Extracted records
◇ ◇ ◇ ◇
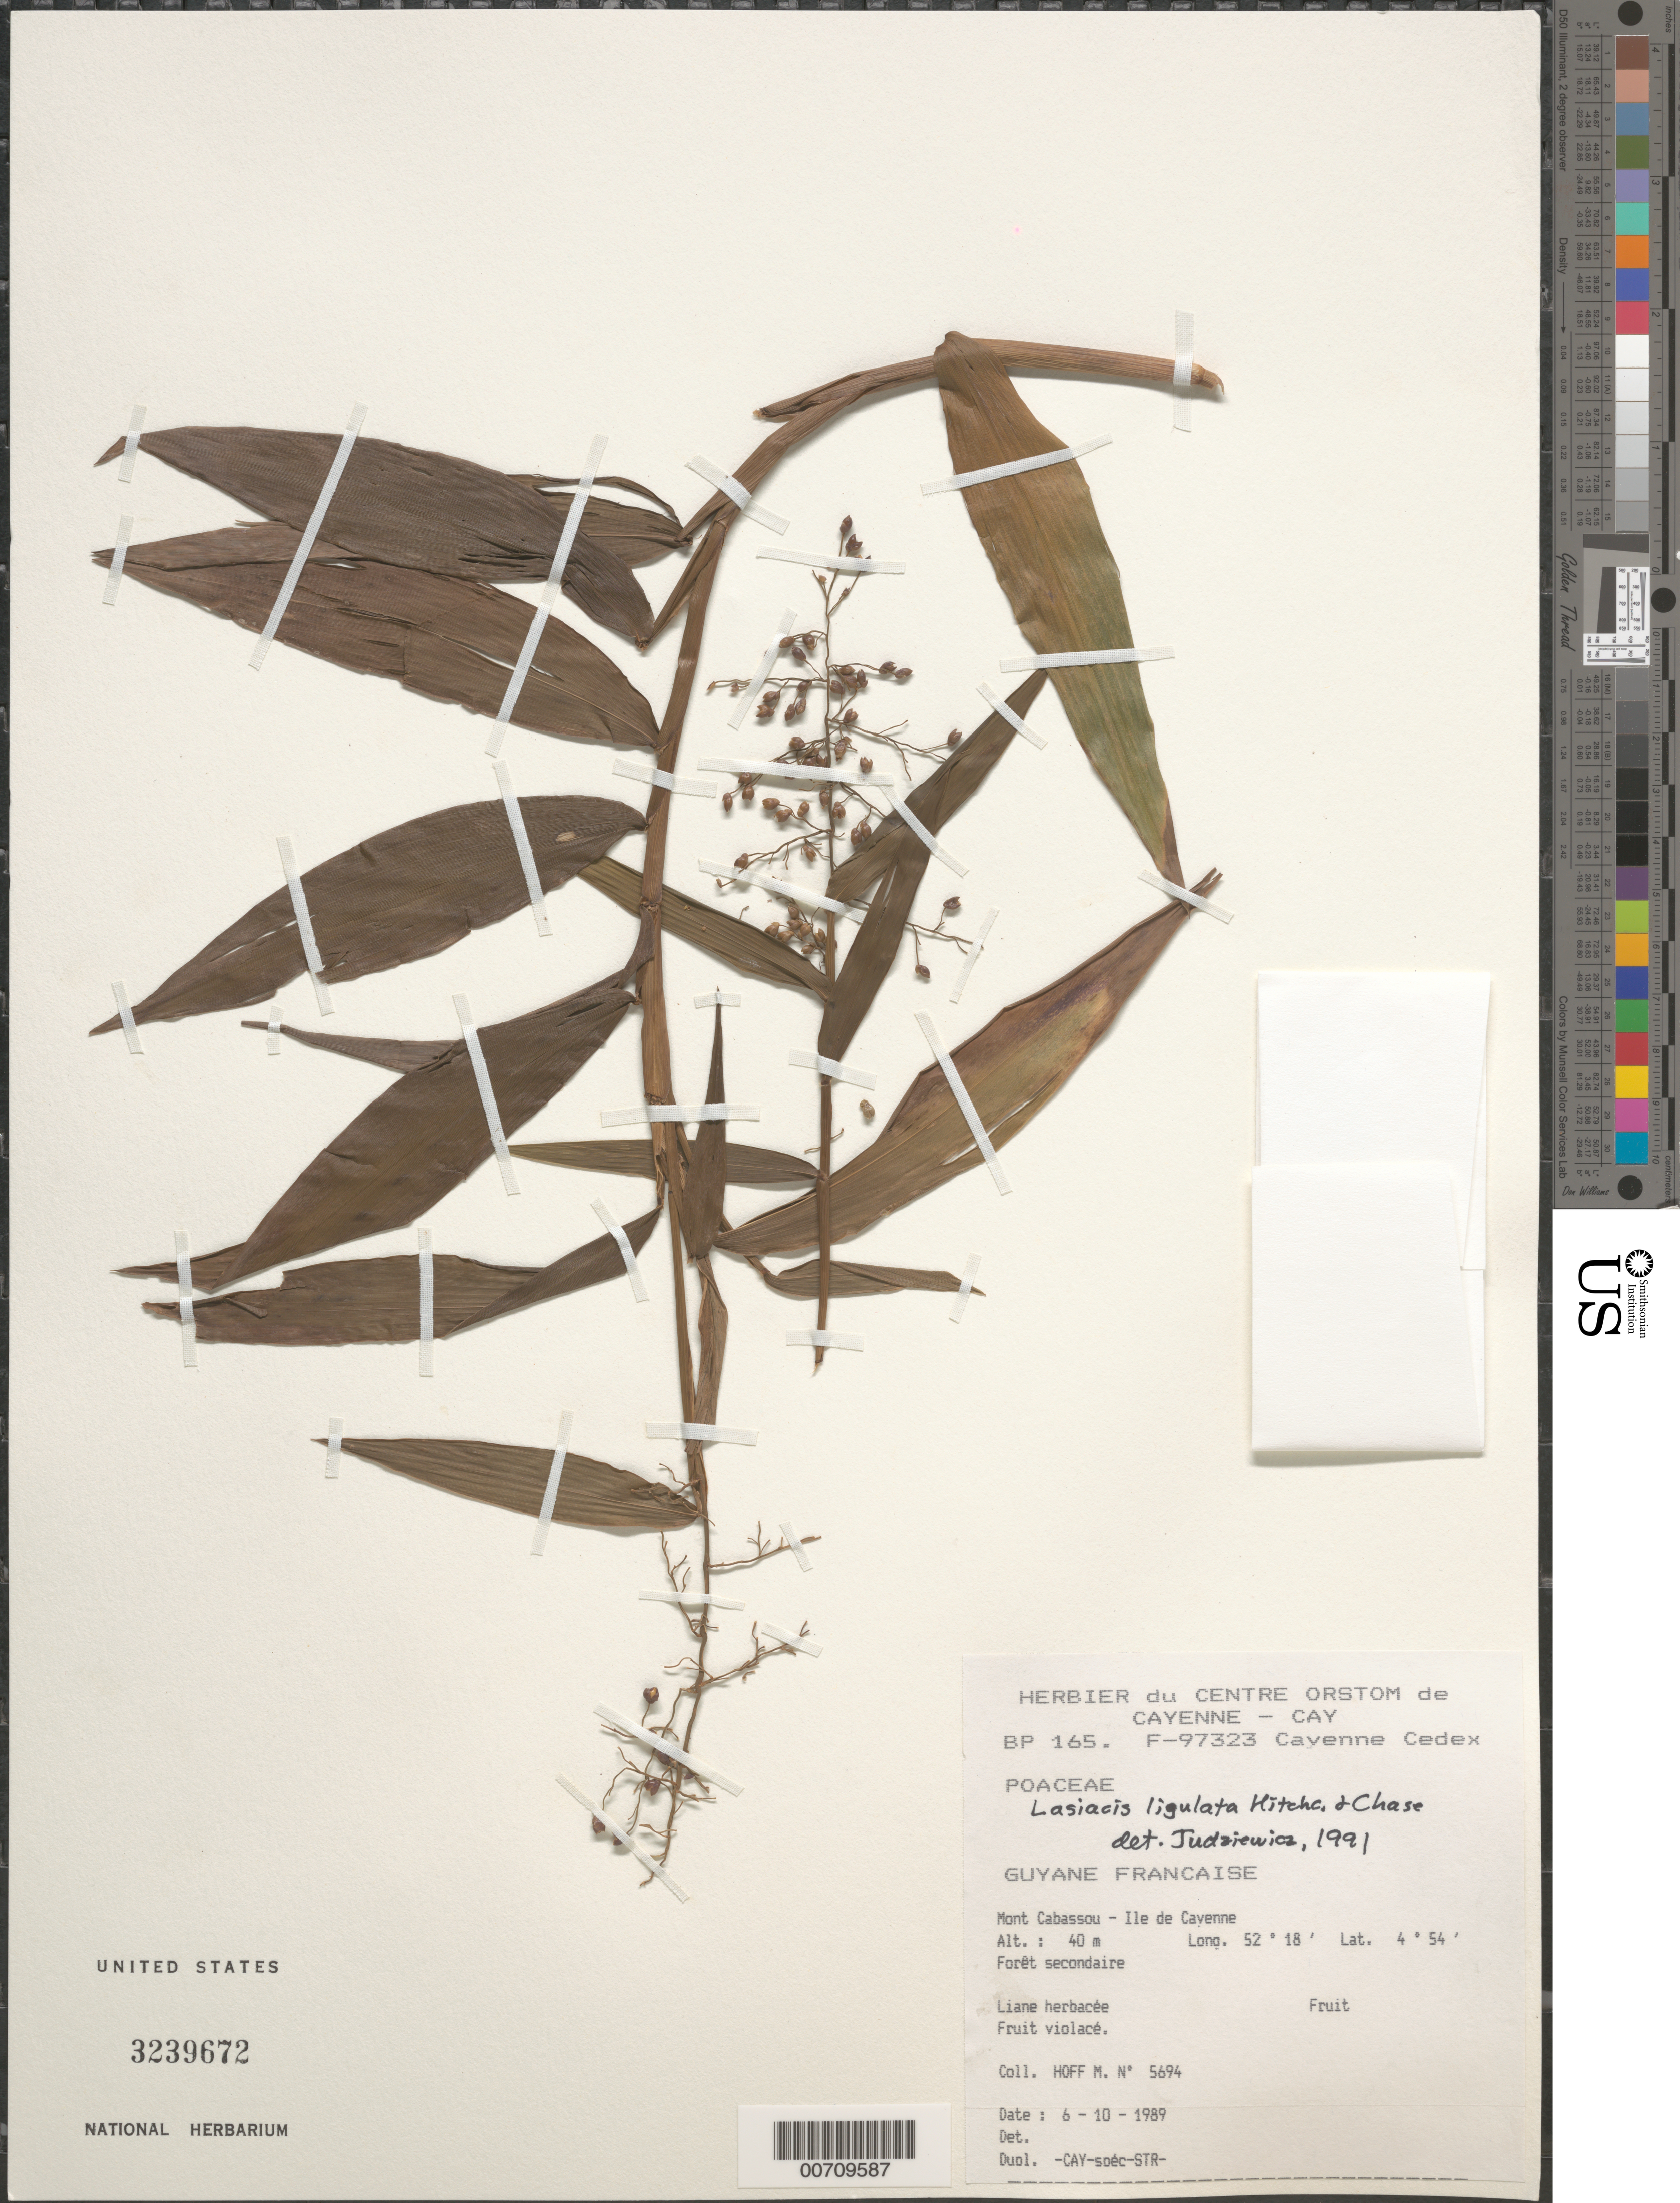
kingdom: Plantae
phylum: Tracheophyta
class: Liliopsida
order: Poales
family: Poaceae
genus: Lasiacis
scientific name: Lasiacis ligulata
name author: Hitchc. & Chase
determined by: Judziewicz, E. J.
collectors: M. Hoff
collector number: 5694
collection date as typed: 6-Oct-89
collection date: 1989-10-06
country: French Guiana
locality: Mont Cabassou, Ile de Cayenne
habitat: Secondary forest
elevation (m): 40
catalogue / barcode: US 3239672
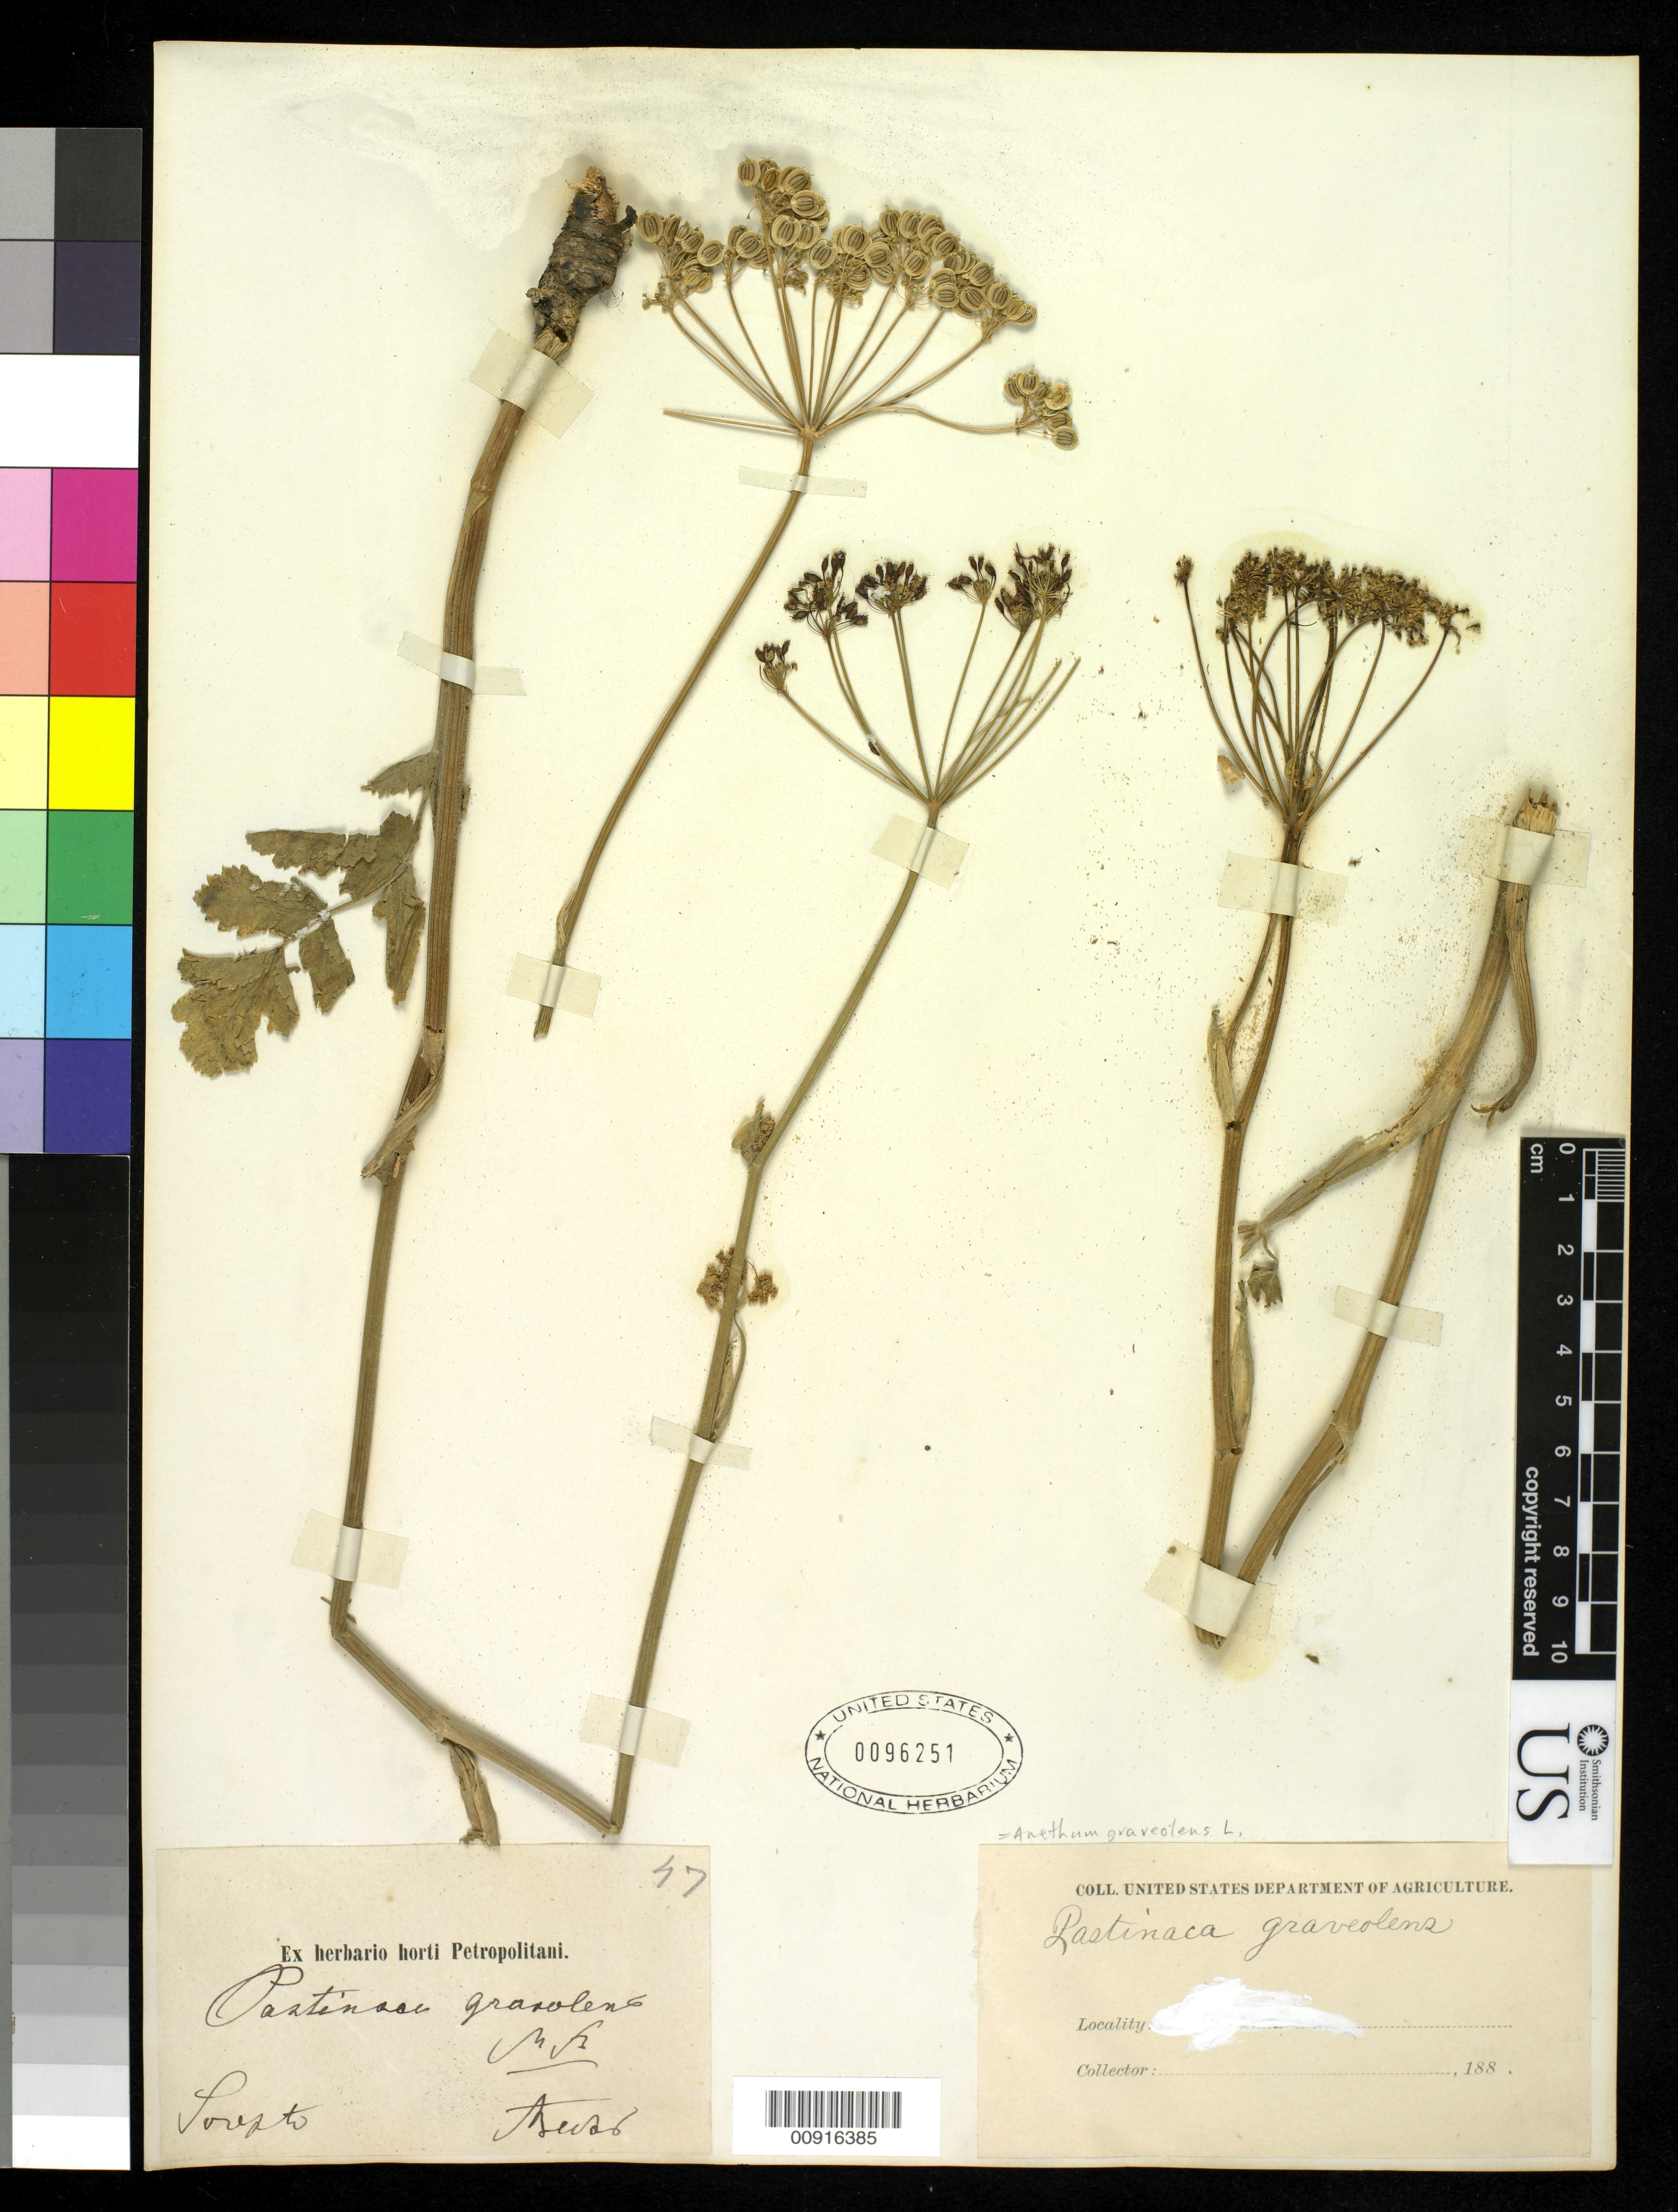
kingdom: Plantae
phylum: Tracheophyta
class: Magnoliopsida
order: Apiales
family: Apiaceae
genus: Anethum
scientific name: Anethum graveolens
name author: L.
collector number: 47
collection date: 1880/1889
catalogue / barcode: US 96251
◇ ◇ ◇ ◇
### Instructions for the task
Which lines above contain the word "number"? List each of them in full.

### Response to this task
collector number: 5694
collector number: 47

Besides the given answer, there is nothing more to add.